In 1989 scientist Wayne Szalinski creating a shrinking ray wich accidentally miniaturized his children and the kids next door in the movie ‘Honey, I Shrunk The Kids.’
Nearly 30 years have passed and such a feat seems to be possible, as demonstrated by a group of researchers from the Massachusetts Institute of Technology (MIT), in the United States, who “discovered” how to shrink objects using a laser.
Although the idea of shrinking people as they did in ‘Honey, I Shrunk The Kids’ appeared to be very science fiction at the time, now experts are considering the real possibility of reducing nanoscale objects from “light amplification by stimulated emission of radiation” (Laser) .
From this advance of the scientific community, one could take any simple structure and reduce it 1,000 times its original size.

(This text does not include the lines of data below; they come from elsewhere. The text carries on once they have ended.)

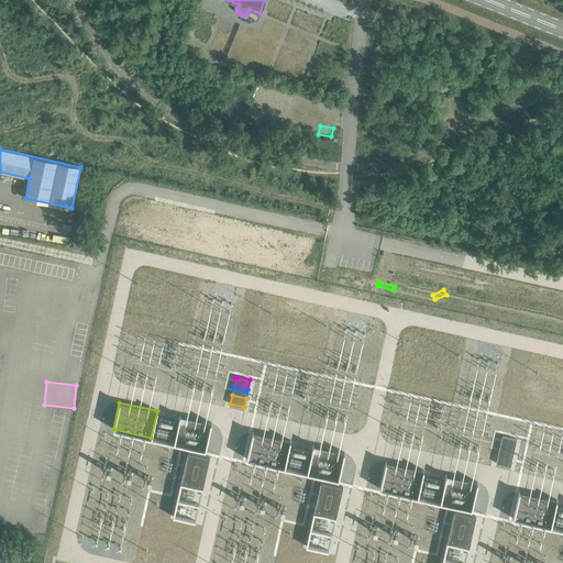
[(69,415),(56,492),(70,494),(84,417),(69,415)]
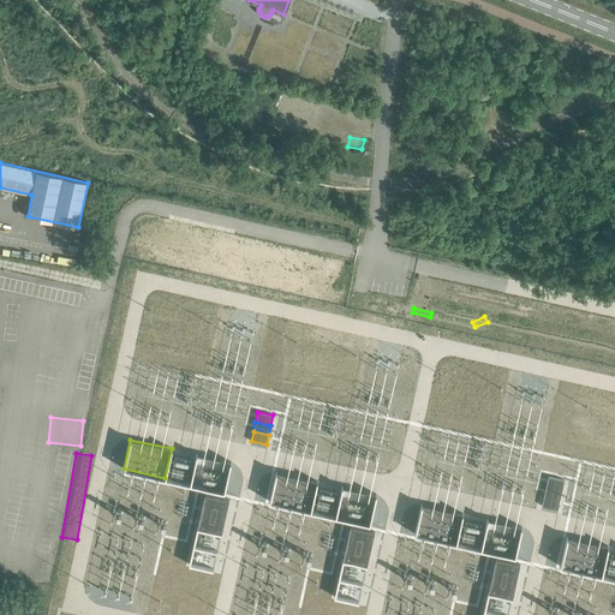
[(275,472),(269,502),(310,511),(317,482),(275,472)]
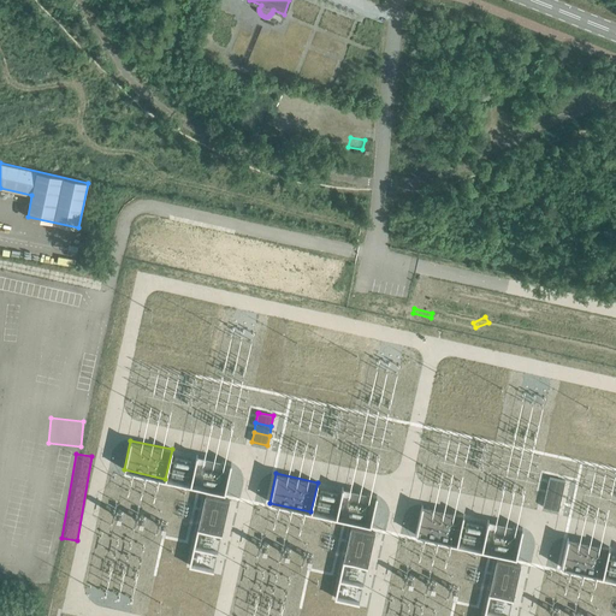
[(549,478),(546,487),(562,491),(564,480),(550,478),(549,478)]
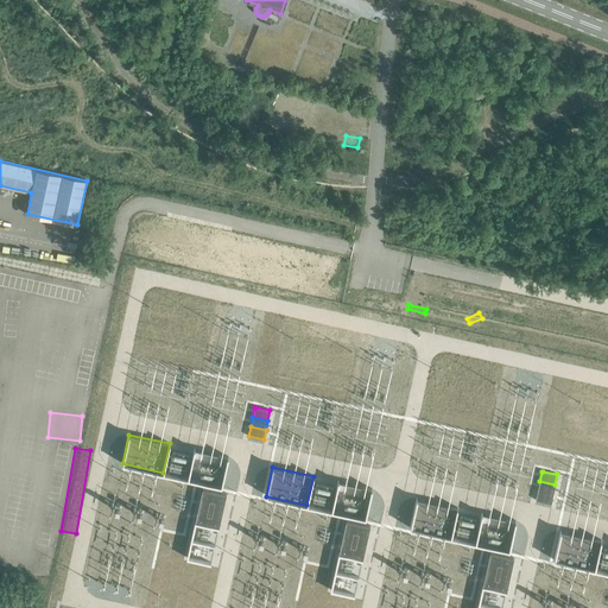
[(539,481),(538,491),(553,494),(555,485),(539,481)]
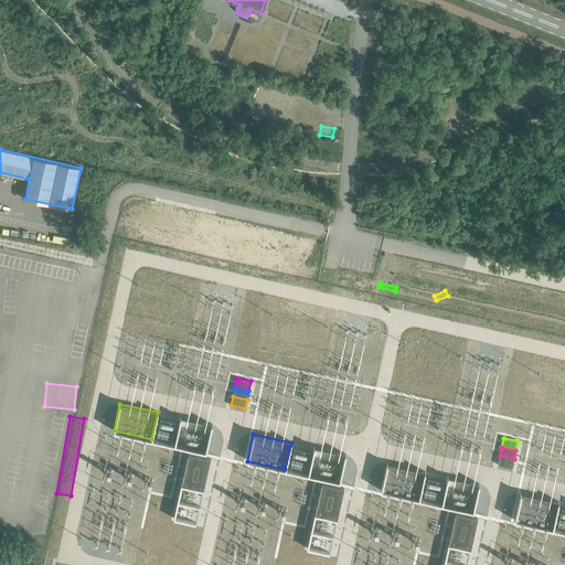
[(188,454),(181,484),(203,490),(210,458),(188,454)]
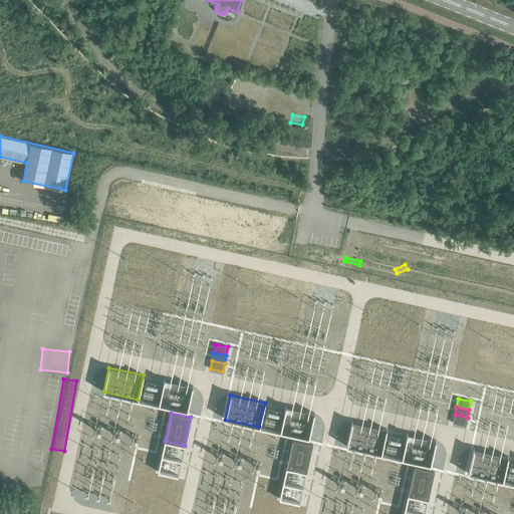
[(455,415),(453,423),(466,426),(468,418),(455,415)]
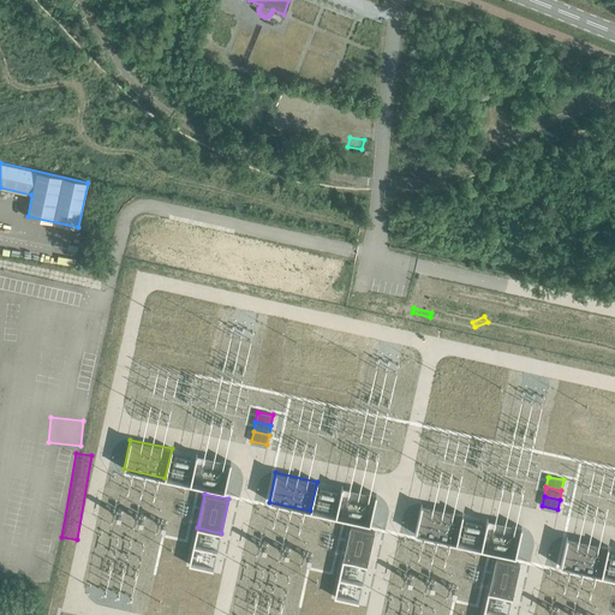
[(421,505),(415,533),(455,543),(463,513),(421,505)]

The professor of neurotechnology Edward Boyden, MIT’s principal investigator, aims to achieve what for years was a science fiction thing: “invent better equipment to make smaller nanomaterials”.
“There are all kinds of things you can do with this” from the so-called “implosion fabrication”.

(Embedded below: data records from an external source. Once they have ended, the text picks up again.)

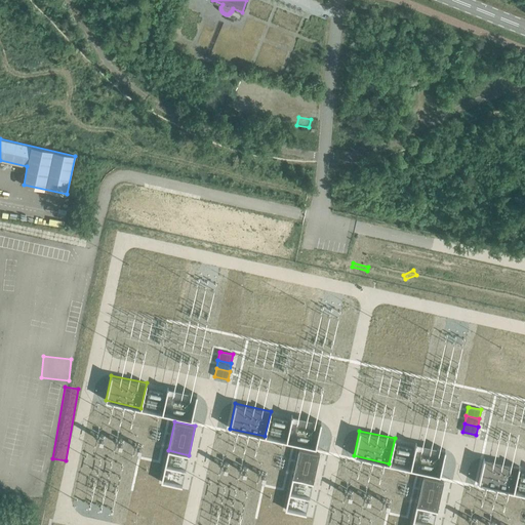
[(298,449),(292,478),(313,483),(319,453),(298,449)]
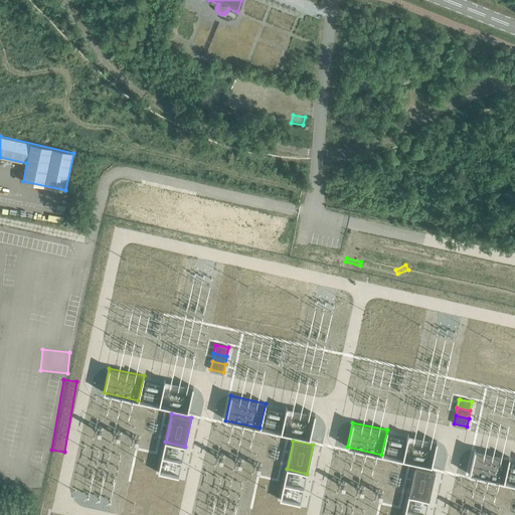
[(474,450),(469,474),(503,482),(509,457),(474,450)]
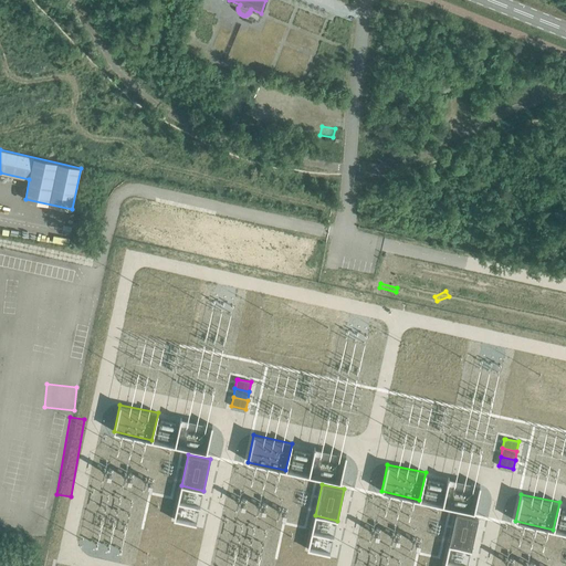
[(46,499),(43,512),(60,515),(62,503),(46,499)]
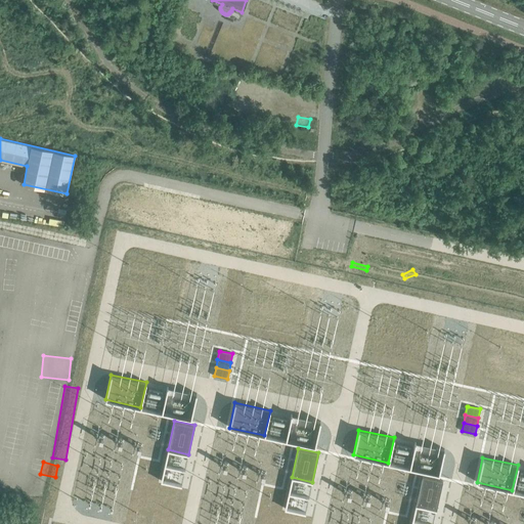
[(422,476),(416,505),(436,510),(442,480),(422,476)]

The invention seems to come out of the Hollywood culture, and could be, if you consider the films like Antman, Tron, and Star Wars, all had the use of lasers, a source of inspiration in the cinema and a test of how fascinating science can be.
This achievement means for researchers a portal for the “development of smaller microscopes and cell phone lenses and even the creation of small robots that improve daily life”.
Also, scientists are exploring the application of this knowledge in the field of health, looking for ways to add small robotic particles to anti-cancer drugs that only search for cancer cells and destroys them.
The surprising thing about this is that to achieve this goal, to reduce the size of things, scientists use a laser beam and an absorbent gel (commonly used in baby diapers), according to BBC.
The procedure is, according to BBC, similar to writing with a 3D pen. Then, they can join any material (metal, DNA or small particles of “quantum dots”) to the structure. Finally, they shrink the structure into a tiny size.
The process also includes injecting a material into the gel and then enlarging it to make it easier to see.
“It looks a bit like the film of a photograph (…) A latent image is formed by exposing a sensitive material in the gel to light. Then, you can bring that latent image to the real world by adding other material,” researcher Daniel Oran told CNN .
Previously, similar lasers had been able to make only two-dimensional objects, while other forms of shrinking three-dimensional structures were slower and more difficult to recreate in most laboratories.